In a Newsweek "My Turn" essay titled The Love That Will Finally Speak Its Name, 88-year-old Lorraine Barr comes out, stating "Finally, after almost nine years since my beloved partner's death, I am able to do what I could never have braved in earlier years: pre-sent myself herewith to the world as a lesbian, along with all the women who ask to be judged by the full facet of our characters." Check out the photo of her -- she's a beauty.

(Roppingi Spider by Louise Bourgeouis)

Last summer, it was gigantic wasp nests filling entire barns and abandoned vehicles, with as many as 100,000 workers (compared to the usual 3000 for a formerly "large" nest) and multiple queens. In my own anecdotal way, I've noticed the yellow jacket constructions on my patio are bigger every year, and this year's has so many amazons they stud the boarding around it, unable to find a hold-fast on the nest itself. I've worked hard to overcome my fear of bees and wasps, inculcated in me by having two extremely allergic brothers and a consequently phobic mother. These matriarchies do only good in the world, and wasps in particular are first-class predators when it comes to other, less attractive insects. I send them good-will vibes whenever I go out my front door, and they leave me utterly alone.
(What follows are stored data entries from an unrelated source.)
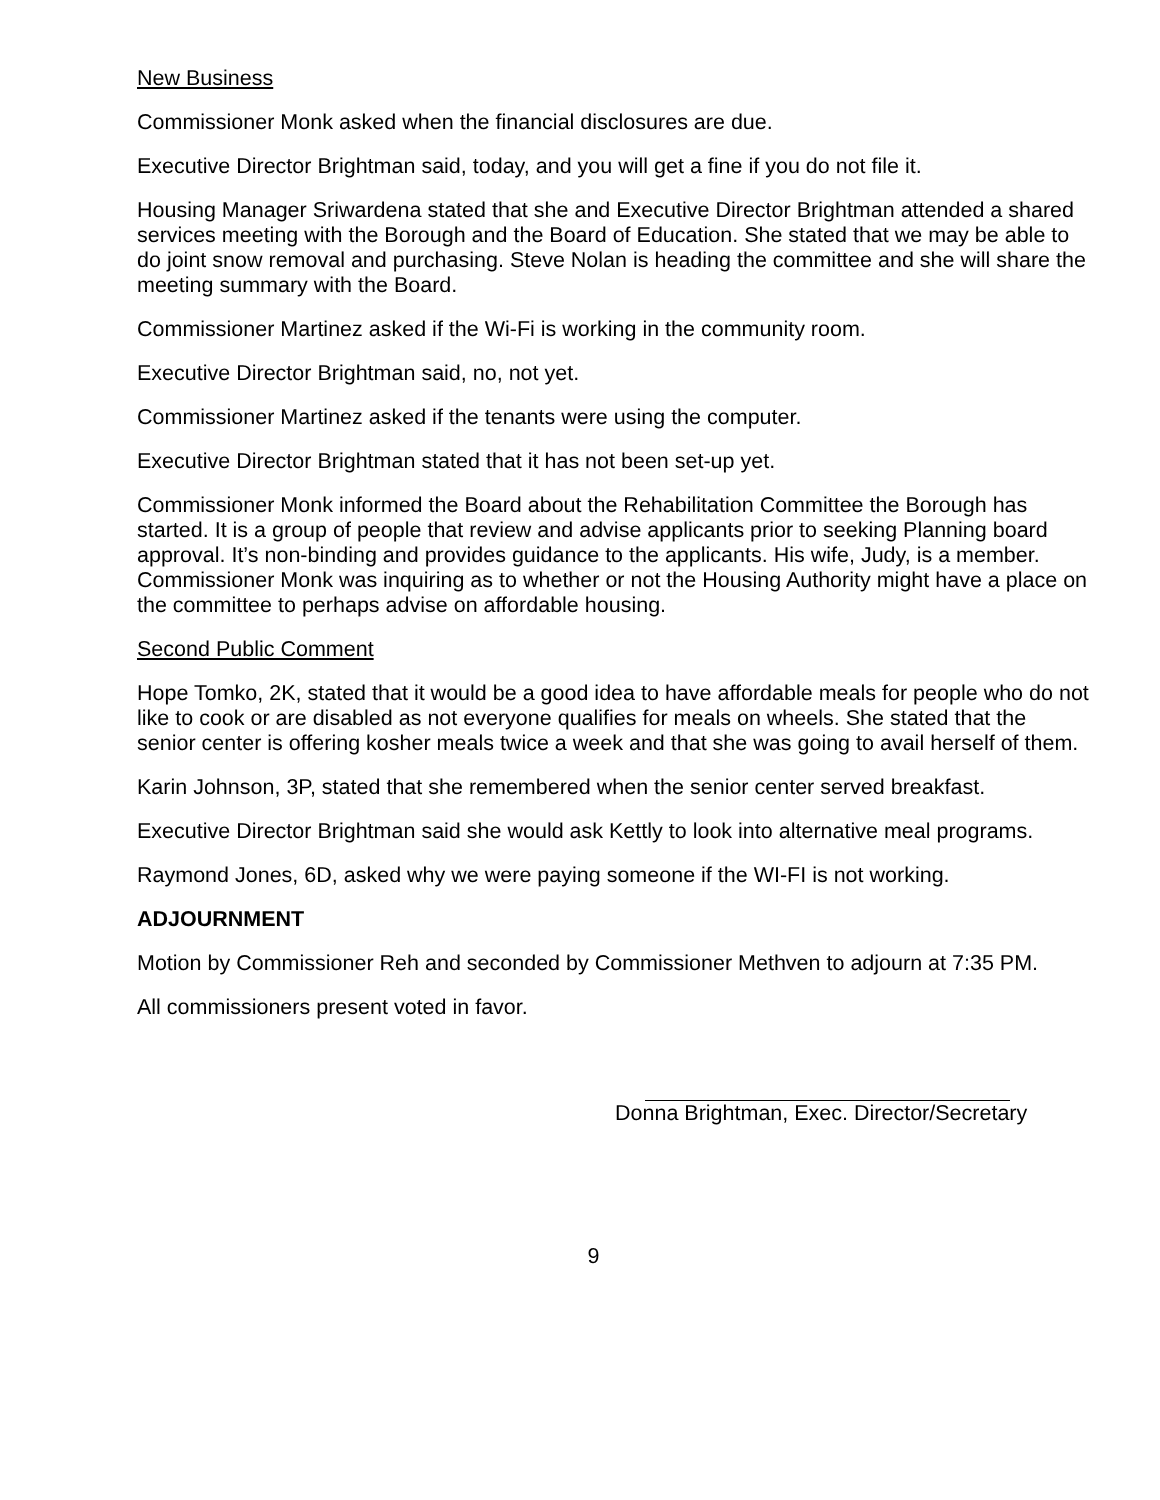New Business
Commissioner Monk asked when the financial disclosures are due.
Executive Director Brightman said, today, and you will get a fine if you do not file it.
Housing Manager Sriwardena stated that she and Executive Director Brightman attended a shared services meeting with the Borough and the Board of Education. She stated that we may be able to do joint snow removal and purchasing. Steve Nolan is heading the committee and she will share the meeting summary with the Board.
Commissioner Martinez asked if the Wi-Fi is working in the community room.
Executive Director Brightman said, no, not yet.
Commissioner Martinez asked if the tenants were using the computer.
Executive Director Brightman stated that it has not been set-up yet.
Commissioner Monk informed the Board about the Rehabilitation Committee the Borough has started. It is a group of people that review and advise applicants prior to seeking Planning board approval. It’s non-binding and provides guidance to the applicants. His wife, Judy, is a member. Commissioner Monk was inquiring as to whether or not the Housing Authority might have a place on the committee to perhaps advise on affordable housing.
Second Public Comment
Hope Tomko, 2K, stated that it would be a good idea to have affordable meals for people who do not like to cook or are disabled as not everyone qualifies for meals on wheels. She stated that the senior center is offering kosher meals twice a week and that she was going to avail herself of them.
Karin Johnson, 3P, stated that she remembered when the senior center served breakfast.
Executive Director Brightman said she would ask Kettly to look into alternative meal programs.
Raymond Jones, 6D, asked why we were paying someone if the WI-FI is not working.
ADJOURNMENT
Motion by Commissioner Reh and seconded by Commissioner Methven to adjourn at 7:35 PM.
All commissioners present voted in favor.
Donna Brightman, Exec. Director/Secretary
9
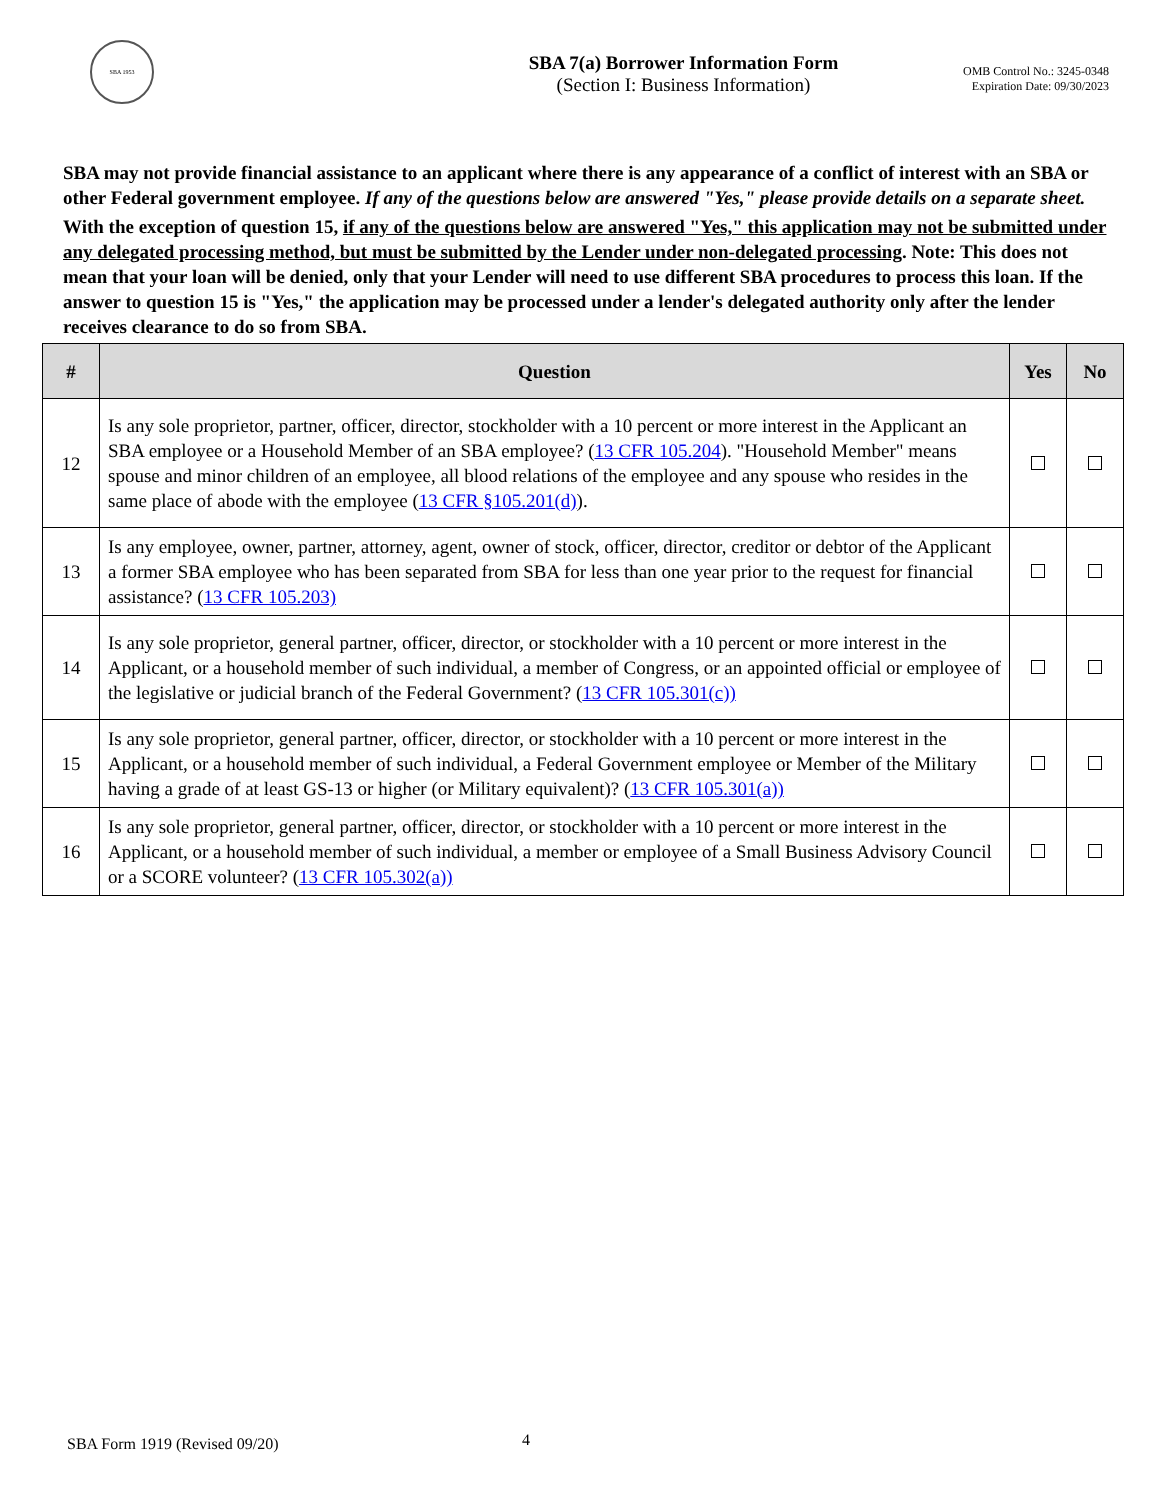SBA 1953
SBA 7(a) Borrower Information Form
(Section I: Business Information)
OMB Control No.: 3245-0348
Expiration Date: 09/30/2023
SBA may not provide financial assistance to an applicant where there is any appearance of a conflict of interest with an SBA or other Federal government employee. If any of the questions below are answered "Yes," please provide details on a separate sheet.
With the exception of question 15, if any of the questions below are answered "Yes," this application may not be submitted under any delegated processing method, but must be submitted by the Lender under non-delegated processing. Note: This does not mean that your loan will be denied, only that your Lender will need to use different SBA procedures to process this loan. If the answer to question 15 is "Yes," the application may be processed under a lender's delegated authority only after the lender receives clearance to do so from SBA.
| # | Question | Yes | No |
| --- | --- | --- | --- |
| 12 | Is any sole proprietor, partner, officer, director, stockholder with a 10 percent or more interest in the Applicant an SBA employee or a Household Member of an SBA employee? ( 13 CFR 105.204 ). "Household Member" means spouse and minor children of an employee, all blood relations of the employee and any spouse who resides in the same place of abode with the employee ( 13 CFR §105.201(d) ). | | |
| 13 | Is any employee, owner, partner, attorney, agent, owner of stock, officer, director, creditor or debtor of the Applicant a former SBA employee who has been separated from SBA for less than one year prior to the request for financial assistance? ( 13 CFR 105.203) | | |
| 14 | Is any sole proprietor, general partner, officer, director, or stockholder with a 10 percent or more interest in the Applicant, or a household member of such individual, a member of Congress, or an appointed official or employee of the legislative or judicial branch of the Federal Government? ( 13 CFR 105.301(c)) | | |
| 15 | Is any sole proprietor, general partner, officer, director, or stockholder with a 10 percent or more interest in the Applicant, or a household member of such individual, a Federal Government employee or Member of the Military having a grade of at least GS-13 or higher (or Military equivalent)? ( 13 CFR 105.301(a)) | | |
| 16 | Is any sole proprietor, general partner, officer, director, or stockholder with a 10 percent or more interest in the Applicant, or a household member of such individual, a member or employee of a Small Business Advisory Council or a SCORE volunteer? ( 13 CFR 105.302(a)) | | |
SBA Form 1919 (Revised 09/20) 4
But this summer, it's a ginormous spider web built cooperatively (almost unheard of) in a state park near Wills Point, Texas -- a park where I'm pretty sure I've camped. The female park ranger they interviewed on television said it was "beautiful", and I'll take her word for it. The guy who has to mow the grounds underneath the tree-filled webs was not as happy about it.

A photographer/blogger I know, Pam Isherwood in the UK, went to a London Zoo "Fear of Spiders" program last year to overcome her arachnophobia and wrote about it (with some great photos) at her website. I was and remain impressed. But I'm not sure it would be enough for her, with what we in Texas have conjured this summer.